On Wednesday, however, Idaho became the first of those 10 states to have its so-called fetal pain law struck down by a federal court as an unconstitutional violation of Roe v. Wade.
Abortion-rights groups welcomed the Idaho ruling, and so did the National Right to Life Committee, from a different perspective. The committee voiced hope that an appeal would lead the case to the U.S. Supreme Court and produce a ruling upholding the right of states to use fetal pain as a ground for banning abortions after 20 weeks.
It could take at least a year, likely longer, for any legal challenge to reach the Supreme Court, even if the justices did agree to hear an abortion case. And there’s no guarantee the court’s makeup would be the same; at present, it’s generally viewed as representing a 5-4 majority in favor of upholding Roe, with Justice Anthony Kennedy considered a swing vote willing to consider some substantive state-level restrictions.

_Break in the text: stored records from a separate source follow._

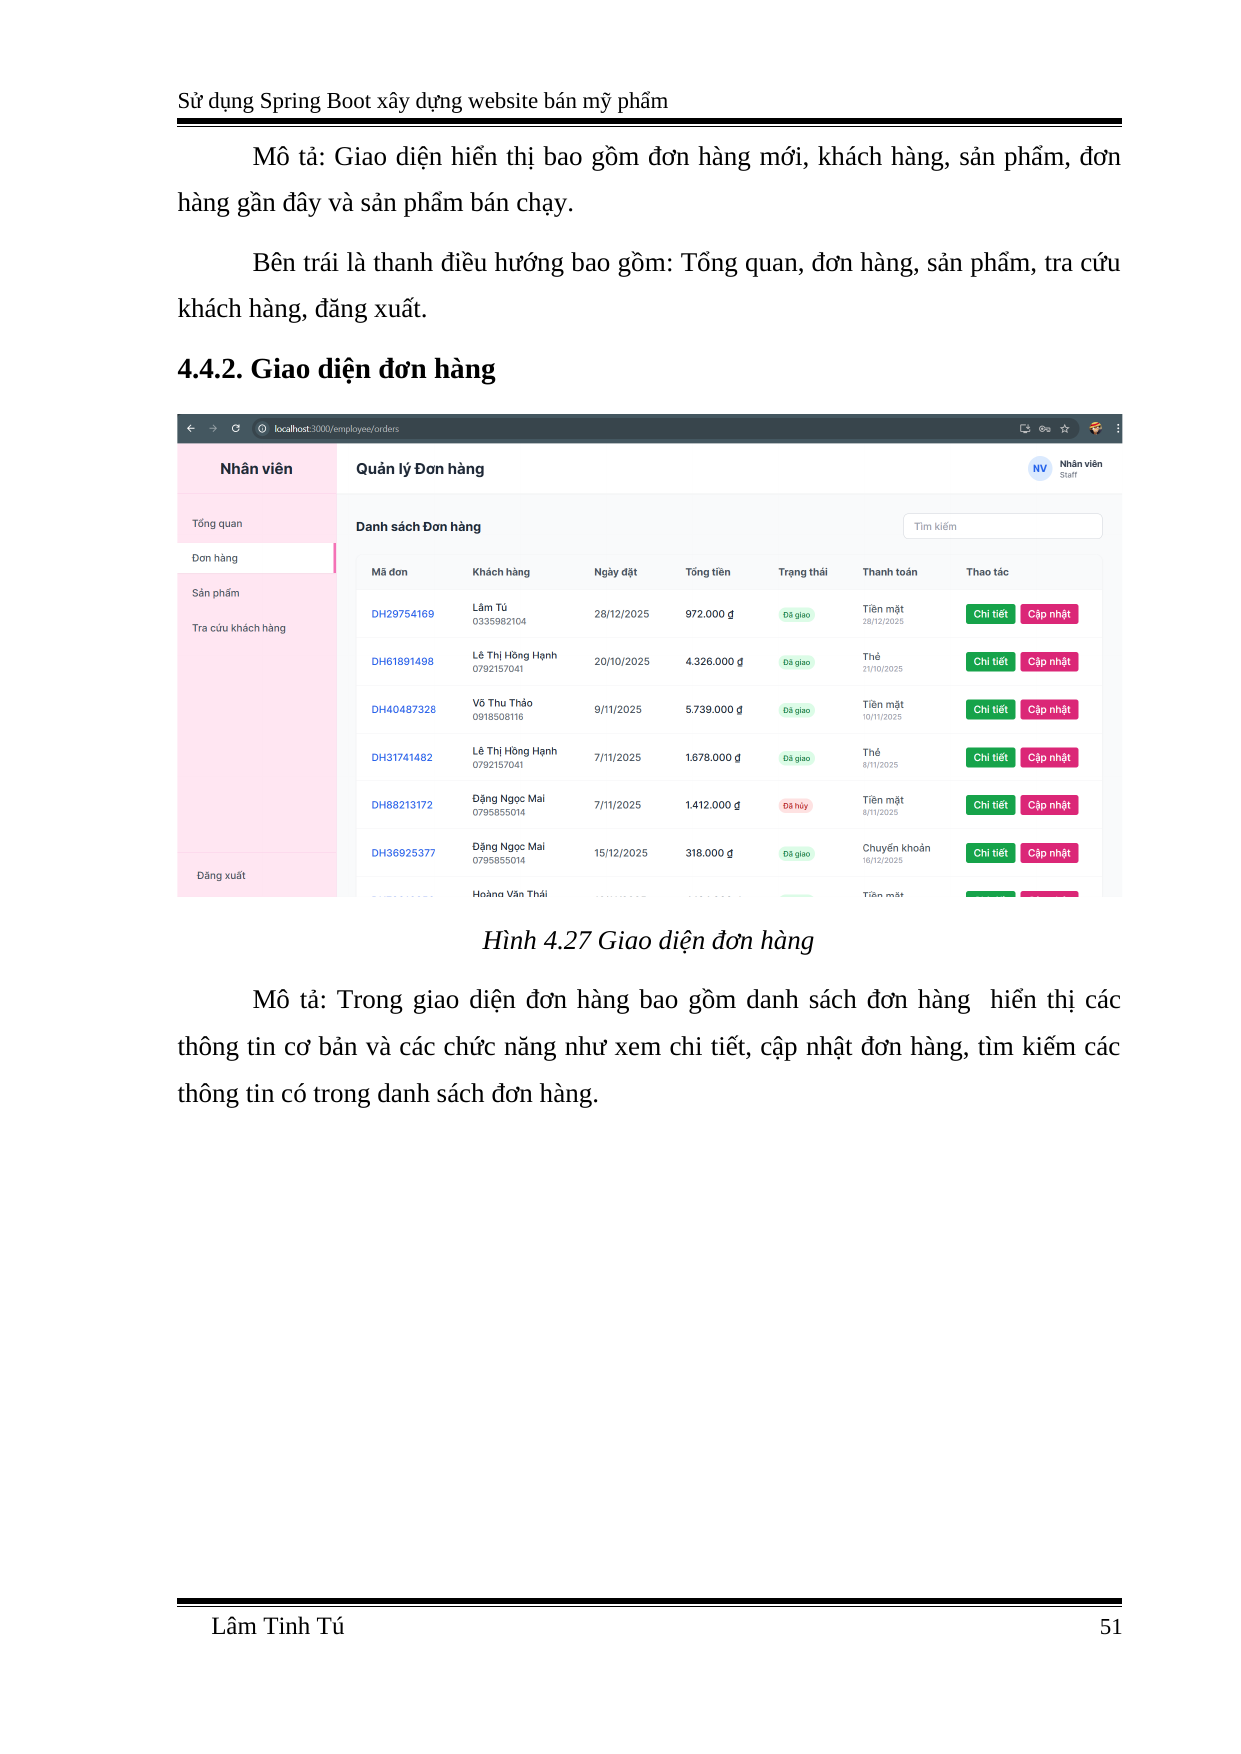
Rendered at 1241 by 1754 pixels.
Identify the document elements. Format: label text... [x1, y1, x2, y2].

subtitle Giao diện đơn hàng [177, 352, 1122, 385]
text Mô tả: Trong giao diện đơn hàng bao gồm danh sách đơn hàng hiển thị các thông tin cơ bản và các chức năng như xem chi tiết, cập nhật đơn hàng, tìm kiếm các thông tin có trong danh sách đơn hàng. [177, 983, 1122, 1108]
text Mô tả: Giao diện hiển thị bao gồm đơn hàng mới, khách hàng, sản phẩm, đơn hàng gần đây và sản phẩm bán chạy. [177, 140, 1122, 218]
picture [177, 414, 1123, 897]
text Hình . Giao diện đơn hàng [177, 924, 1122, 955]
text Bên trái là thanh điều hướng bao gồm: Tổng quan, đơn hàng, sản phẩm, tra cứu khách hàng, đăng xuất. [177, 246, 1122, 323]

Steve Aden, who helps oversee abortion issues for the Christian legal group Alliance Defending Freedom, suggested that the 20-week bans had a better chance of reaching the high court than measures such as the heartbeat bill or the new Arkansas ban.
However, he said the entire swath of bills conveyed a common message.
“What they demonstrate,” he said, “is that there’s a tidal wave of sentiment at the grass-roots level that abortion is unconscionable and that states should do their utmost in restricting it.”
From the other side of the debate, Nancy Northup of the Center for Reproductive Rights said she saw some educational value in laws like the Arkansas ban.
“They reveal what the end game is, which is to ban abortions as early as possible,” she said. “This isn’t chipping away. It’s taking a sledgehammer.”